◆ **Document passage**:
* * * * *
It is quite hard to debug things like these because you can't use a debugger or anything. All my paging structures are initialized to zero.
I'm just wondering why would accessing a certain address with -O0 cause a fault and not with -O2. So the offending code cannot be the one written in Assembly, it must be the C++ one.
OS: Basic OS
About: 32 Bit Monolithic Kernel Written in C++ and Assembly, Custom FAT 32 Bootloader
User avatar
iansjack
Member
Member
Posts: 4705
Joined: Sat Mar 31, 2012 3:07 am
Location: Chichester, UK

Re: Memory access bug

Post by iansjack »

I suspect that the faulty code is nothing to do with paging. It just happens to be overwriting the memory used by the page table. It's not uncommon for optimization to reveal a bug that wasn't apparent before. Memory allocation/deallocation routines are a good candidate; a bug here can cause any part of your code to break.
nullplan
Member
Member
Posts: 1798
Joined: Wed Aug 30, 2017 8:24 am

Re: Memory access bug

Post by nullplan »

Octacone wrote:Got you, my .rodata is located right after .text, that's all good.
I don't use the WP bit at all.

Notice with -O0 there are two additional items that shouldn't be there: [2] and [3].
Also there is something weird going on with my program headers as well:
Oof, let's take these one at a time. So with -O0, your constants are located at 0xc010fXXX, and with -O2 they are at 0xc010aXXX. That's five entries difference in the page table, so your memory corruption may just hit this small range of memory.

You are not using WP, but you might want to reconsider. ATM we don't know if the page tables get corrupted or your constants are written to. I suggest changing your linker script to put a page break between the read-only sections and the read-write sections (as easy as ". += 0x1000" at that point). This should cause your output file to have two LOAD segments, one RX and the other RW. Then map your RX segment with write protection and set the WP bit once you are done modifying any code you may need to and have installed the IDT. Of course, this makes the initial paging a bit more challenging. But not a lot.

The additional .text sections are auto-generated by the C++ compiler when it instantiates a template. Perhaps that becomes unnecessary with optimization because the code is unreachable. In any case, there is nothing weird going on with your segments. The .text sections are part of the RX segment.
* * * * *
◆ **Dataset**:
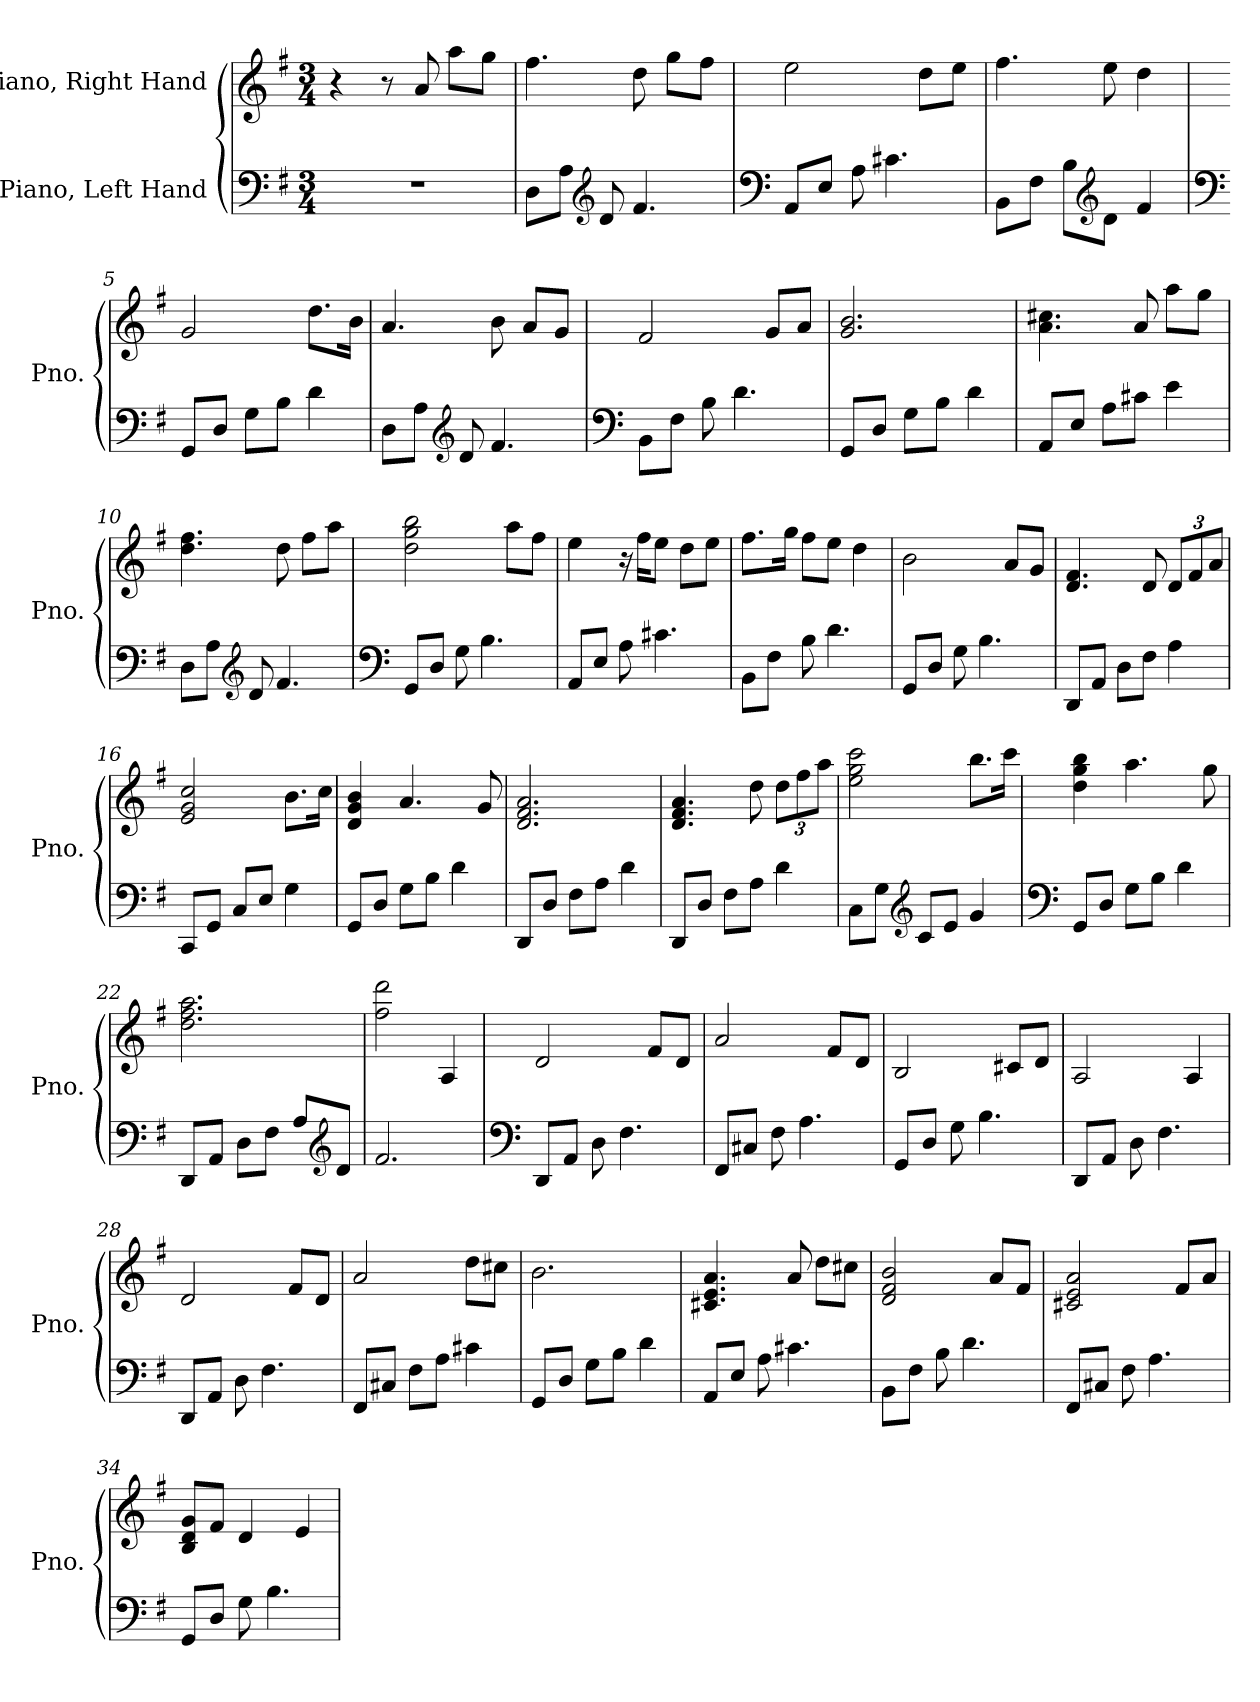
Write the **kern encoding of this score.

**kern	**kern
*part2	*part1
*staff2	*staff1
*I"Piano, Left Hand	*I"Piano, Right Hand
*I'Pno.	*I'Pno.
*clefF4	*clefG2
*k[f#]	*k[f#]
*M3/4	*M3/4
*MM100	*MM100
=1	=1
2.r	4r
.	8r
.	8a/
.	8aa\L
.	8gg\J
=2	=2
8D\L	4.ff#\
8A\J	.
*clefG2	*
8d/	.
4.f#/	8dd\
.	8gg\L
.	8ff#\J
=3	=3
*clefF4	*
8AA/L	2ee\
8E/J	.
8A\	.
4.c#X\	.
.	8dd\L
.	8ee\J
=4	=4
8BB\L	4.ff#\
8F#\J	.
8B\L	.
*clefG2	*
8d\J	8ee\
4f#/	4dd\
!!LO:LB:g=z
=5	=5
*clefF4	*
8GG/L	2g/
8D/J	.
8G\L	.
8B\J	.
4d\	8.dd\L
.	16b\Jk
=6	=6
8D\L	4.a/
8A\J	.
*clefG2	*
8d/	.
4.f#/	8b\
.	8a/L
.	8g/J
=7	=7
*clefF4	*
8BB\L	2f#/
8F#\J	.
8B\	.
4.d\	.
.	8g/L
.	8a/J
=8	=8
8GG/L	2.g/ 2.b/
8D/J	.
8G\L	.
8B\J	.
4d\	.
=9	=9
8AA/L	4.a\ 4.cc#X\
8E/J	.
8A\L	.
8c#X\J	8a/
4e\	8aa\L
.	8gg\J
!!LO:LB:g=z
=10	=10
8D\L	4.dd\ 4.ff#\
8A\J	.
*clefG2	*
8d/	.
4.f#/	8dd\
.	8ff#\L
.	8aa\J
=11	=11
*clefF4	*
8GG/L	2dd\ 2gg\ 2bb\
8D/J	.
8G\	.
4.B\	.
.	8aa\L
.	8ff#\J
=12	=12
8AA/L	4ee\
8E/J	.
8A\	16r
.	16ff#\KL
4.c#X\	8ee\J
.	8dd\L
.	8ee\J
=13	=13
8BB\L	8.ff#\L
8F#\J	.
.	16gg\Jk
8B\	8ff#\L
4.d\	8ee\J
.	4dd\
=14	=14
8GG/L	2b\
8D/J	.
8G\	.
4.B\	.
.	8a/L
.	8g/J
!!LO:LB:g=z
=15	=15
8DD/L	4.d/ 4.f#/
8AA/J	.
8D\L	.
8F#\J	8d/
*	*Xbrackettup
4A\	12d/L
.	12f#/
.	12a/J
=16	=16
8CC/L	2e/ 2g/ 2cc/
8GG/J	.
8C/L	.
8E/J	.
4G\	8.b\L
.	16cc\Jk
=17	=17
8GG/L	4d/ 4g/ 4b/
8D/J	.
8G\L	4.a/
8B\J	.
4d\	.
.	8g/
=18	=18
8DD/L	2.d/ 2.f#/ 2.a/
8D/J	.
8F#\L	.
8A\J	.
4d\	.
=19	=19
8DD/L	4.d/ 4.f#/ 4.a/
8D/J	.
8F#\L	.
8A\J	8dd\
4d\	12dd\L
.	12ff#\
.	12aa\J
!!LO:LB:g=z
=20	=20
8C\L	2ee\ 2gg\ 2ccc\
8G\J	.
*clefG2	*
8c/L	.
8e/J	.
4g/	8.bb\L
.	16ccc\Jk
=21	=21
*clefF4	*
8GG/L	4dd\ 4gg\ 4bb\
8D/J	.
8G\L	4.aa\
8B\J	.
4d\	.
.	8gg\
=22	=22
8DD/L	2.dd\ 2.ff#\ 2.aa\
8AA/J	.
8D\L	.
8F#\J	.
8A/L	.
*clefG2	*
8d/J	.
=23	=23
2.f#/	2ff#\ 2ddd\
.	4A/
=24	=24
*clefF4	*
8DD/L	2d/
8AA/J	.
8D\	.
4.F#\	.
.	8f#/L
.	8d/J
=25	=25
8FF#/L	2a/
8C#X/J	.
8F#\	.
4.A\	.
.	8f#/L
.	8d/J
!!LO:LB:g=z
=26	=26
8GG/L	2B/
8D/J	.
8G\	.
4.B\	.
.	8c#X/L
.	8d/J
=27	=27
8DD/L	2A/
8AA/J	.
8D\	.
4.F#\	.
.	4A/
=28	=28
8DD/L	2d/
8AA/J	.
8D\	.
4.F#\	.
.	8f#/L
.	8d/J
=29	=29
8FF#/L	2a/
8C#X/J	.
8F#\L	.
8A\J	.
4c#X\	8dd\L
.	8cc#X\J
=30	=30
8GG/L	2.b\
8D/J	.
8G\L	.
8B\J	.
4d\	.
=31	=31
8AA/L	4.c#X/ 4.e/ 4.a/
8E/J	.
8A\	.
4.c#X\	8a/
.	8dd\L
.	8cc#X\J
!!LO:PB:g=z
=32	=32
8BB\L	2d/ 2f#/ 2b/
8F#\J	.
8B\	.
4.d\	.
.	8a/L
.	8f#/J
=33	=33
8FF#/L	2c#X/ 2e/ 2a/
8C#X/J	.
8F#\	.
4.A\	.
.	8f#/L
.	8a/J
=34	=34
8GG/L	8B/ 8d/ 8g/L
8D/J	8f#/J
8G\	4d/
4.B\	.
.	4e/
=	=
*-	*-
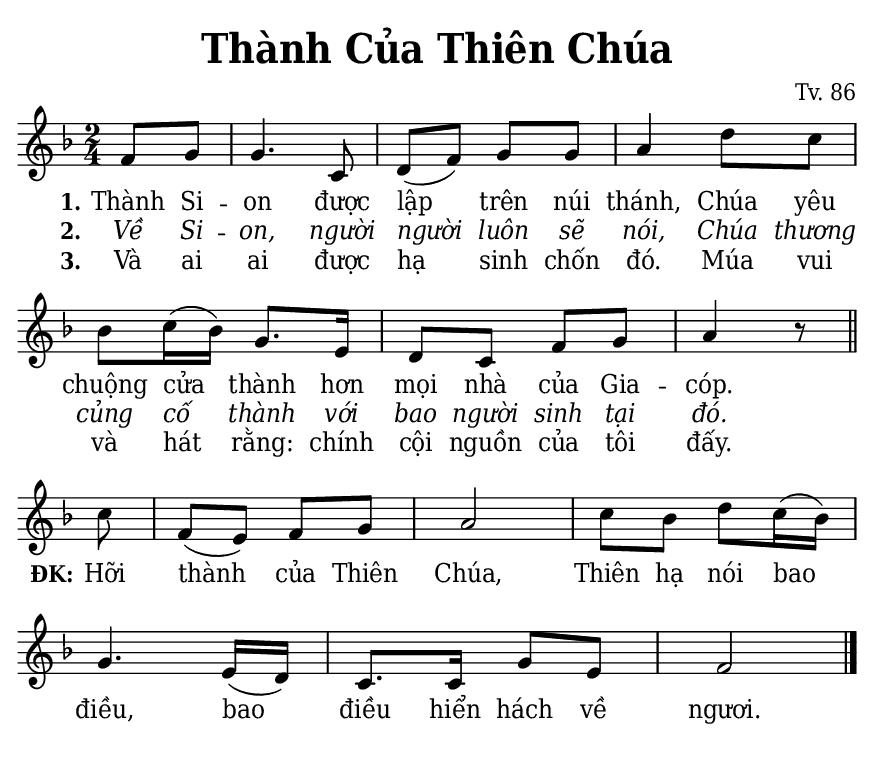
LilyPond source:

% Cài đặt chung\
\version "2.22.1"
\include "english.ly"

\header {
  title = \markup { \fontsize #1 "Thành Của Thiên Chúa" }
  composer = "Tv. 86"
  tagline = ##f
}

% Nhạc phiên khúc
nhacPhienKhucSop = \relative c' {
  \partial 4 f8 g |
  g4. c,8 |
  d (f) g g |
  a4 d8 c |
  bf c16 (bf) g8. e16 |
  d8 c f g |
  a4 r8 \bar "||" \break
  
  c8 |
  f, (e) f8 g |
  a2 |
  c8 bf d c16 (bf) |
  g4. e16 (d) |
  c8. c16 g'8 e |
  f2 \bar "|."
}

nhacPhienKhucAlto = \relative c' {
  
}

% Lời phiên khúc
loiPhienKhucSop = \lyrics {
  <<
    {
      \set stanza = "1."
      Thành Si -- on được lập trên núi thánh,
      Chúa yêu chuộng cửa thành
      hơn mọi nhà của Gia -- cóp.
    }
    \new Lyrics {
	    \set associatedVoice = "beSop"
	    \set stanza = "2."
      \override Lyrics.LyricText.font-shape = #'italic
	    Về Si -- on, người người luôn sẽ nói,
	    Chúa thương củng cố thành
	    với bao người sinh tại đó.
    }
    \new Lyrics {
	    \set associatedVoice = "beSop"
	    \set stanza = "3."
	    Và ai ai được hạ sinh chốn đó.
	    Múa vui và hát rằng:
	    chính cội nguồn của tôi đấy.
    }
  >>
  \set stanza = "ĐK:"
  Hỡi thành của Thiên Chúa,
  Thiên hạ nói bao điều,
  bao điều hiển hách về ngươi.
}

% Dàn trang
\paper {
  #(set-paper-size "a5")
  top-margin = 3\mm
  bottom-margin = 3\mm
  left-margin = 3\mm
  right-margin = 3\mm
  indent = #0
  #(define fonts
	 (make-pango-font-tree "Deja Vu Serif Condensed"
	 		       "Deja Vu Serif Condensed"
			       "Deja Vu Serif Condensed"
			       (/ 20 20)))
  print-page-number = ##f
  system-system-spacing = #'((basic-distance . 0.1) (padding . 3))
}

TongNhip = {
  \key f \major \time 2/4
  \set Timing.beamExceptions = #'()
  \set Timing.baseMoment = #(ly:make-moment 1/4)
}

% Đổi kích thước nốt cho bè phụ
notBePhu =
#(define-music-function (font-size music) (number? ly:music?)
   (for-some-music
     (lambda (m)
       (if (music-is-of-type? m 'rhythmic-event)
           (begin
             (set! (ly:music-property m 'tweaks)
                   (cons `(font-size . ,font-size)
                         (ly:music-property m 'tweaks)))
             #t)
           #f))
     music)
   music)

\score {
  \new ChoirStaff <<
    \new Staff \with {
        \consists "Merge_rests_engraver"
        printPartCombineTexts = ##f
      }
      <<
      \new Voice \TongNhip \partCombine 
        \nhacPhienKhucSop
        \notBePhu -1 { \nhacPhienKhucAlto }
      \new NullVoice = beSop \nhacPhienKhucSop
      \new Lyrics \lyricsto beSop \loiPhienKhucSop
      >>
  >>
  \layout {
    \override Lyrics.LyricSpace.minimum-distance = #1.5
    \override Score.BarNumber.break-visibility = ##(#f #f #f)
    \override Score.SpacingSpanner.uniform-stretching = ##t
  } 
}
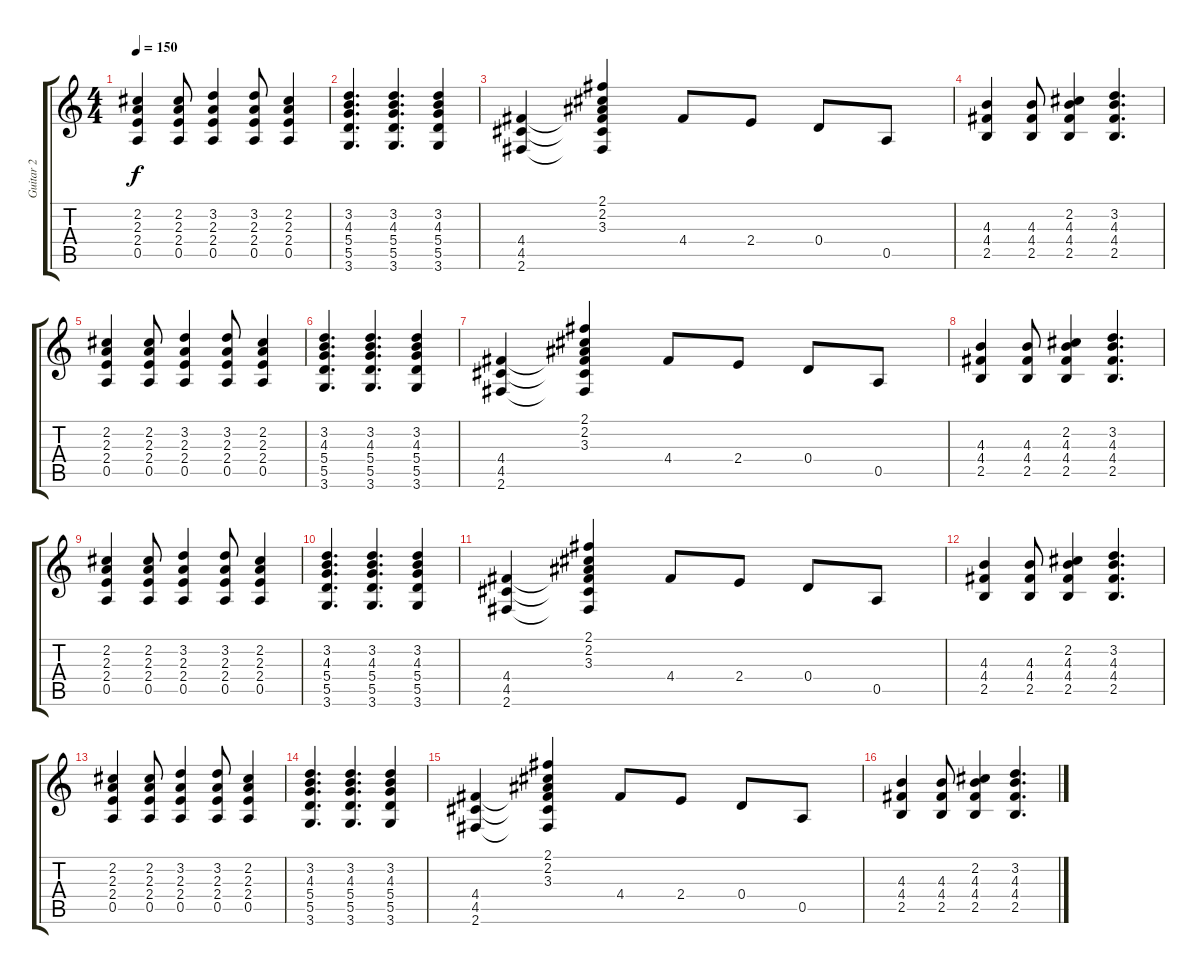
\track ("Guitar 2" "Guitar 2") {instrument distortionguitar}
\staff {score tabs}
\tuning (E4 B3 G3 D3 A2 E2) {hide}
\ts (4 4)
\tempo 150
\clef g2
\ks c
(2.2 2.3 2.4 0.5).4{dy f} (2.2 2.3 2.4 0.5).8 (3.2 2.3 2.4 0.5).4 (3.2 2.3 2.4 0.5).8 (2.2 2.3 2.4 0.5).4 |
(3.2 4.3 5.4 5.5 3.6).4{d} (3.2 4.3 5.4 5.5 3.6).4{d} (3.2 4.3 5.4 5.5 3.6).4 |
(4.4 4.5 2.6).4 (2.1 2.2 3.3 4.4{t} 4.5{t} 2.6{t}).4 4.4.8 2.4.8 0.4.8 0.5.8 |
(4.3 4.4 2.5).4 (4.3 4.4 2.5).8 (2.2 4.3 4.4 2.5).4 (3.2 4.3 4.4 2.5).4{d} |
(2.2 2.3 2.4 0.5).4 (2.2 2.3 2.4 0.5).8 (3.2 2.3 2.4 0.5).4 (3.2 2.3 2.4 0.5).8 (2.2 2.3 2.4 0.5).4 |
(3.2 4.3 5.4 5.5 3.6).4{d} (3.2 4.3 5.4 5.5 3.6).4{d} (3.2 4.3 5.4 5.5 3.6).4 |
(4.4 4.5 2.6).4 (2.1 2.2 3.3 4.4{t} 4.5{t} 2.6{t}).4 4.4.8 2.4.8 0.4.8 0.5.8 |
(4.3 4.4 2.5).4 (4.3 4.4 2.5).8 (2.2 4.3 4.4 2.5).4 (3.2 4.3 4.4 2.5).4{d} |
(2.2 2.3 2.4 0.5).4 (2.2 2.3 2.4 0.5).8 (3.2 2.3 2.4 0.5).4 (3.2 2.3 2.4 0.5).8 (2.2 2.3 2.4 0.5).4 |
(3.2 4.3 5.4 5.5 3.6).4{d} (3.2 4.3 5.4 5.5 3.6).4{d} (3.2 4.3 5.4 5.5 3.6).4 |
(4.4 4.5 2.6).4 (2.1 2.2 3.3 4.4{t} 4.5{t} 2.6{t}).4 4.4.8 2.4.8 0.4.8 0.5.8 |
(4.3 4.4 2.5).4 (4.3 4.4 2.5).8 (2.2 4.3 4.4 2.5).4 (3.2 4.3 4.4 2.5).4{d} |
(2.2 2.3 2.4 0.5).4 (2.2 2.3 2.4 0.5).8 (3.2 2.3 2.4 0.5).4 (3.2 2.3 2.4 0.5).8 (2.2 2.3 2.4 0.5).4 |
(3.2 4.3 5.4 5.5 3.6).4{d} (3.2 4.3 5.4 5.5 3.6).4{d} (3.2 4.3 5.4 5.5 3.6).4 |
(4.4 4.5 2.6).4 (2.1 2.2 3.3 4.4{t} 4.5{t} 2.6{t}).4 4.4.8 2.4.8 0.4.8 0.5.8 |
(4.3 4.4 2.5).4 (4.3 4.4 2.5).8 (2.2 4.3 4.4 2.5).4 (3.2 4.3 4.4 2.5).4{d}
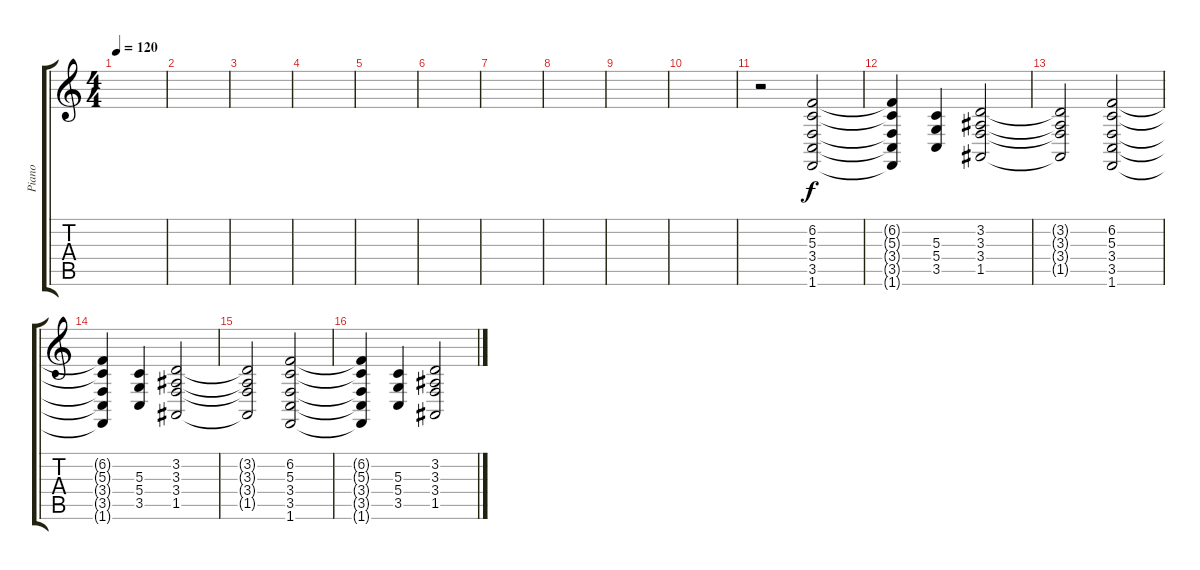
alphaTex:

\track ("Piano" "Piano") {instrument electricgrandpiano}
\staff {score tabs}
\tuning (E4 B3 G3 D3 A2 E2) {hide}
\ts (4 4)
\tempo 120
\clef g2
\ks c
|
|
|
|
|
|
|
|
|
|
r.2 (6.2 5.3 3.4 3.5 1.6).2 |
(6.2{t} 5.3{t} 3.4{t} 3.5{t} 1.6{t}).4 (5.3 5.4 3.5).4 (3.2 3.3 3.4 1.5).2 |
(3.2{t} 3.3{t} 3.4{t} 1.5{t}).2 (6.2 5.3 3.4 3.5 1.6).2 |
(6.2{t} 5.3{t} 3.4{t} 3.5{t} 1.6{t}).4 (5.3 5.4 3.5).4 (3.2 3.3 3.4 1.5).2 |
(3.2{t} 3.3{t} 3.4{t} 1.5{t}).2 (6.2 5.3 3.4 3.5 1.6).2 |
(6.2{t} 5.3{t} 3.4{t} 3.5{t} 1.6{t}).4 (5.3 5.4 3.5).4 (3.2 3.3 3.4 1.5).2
* * * * *
◆ **Exercise requirements**:
(a) In the memory access bug thread, reproduce the passage starting with "I don't use" and going on through "range of memory.".
(b) Answer these from the memory access bug thread:
(i) Which routines does iansjack call a good candidate for the bug?
(ii) With -O2, where are the constants located?
(iii) What auto-generates the additional .text sections?

◆ **Completed exercise**:
(a)
I don't use the WP bit at all.

Notice with -O0 there are two additional items that shouldn't be there: [2] and [3].
Also there is something weird going on with my program headers as well:
Oof, let's take these one at a time. So with -O0, your constants are located at 0xc010fXXX, and with -O2 they are at 0xc010aXXX. That's five entries difference in the page table, so your memory corruption may just hit this small range of memory.

(b)
(i) Memory allocation/deallocation routines.
(ii) At 0xc010aXXX.
(iii) The C++ compiler, when it instantiates a template.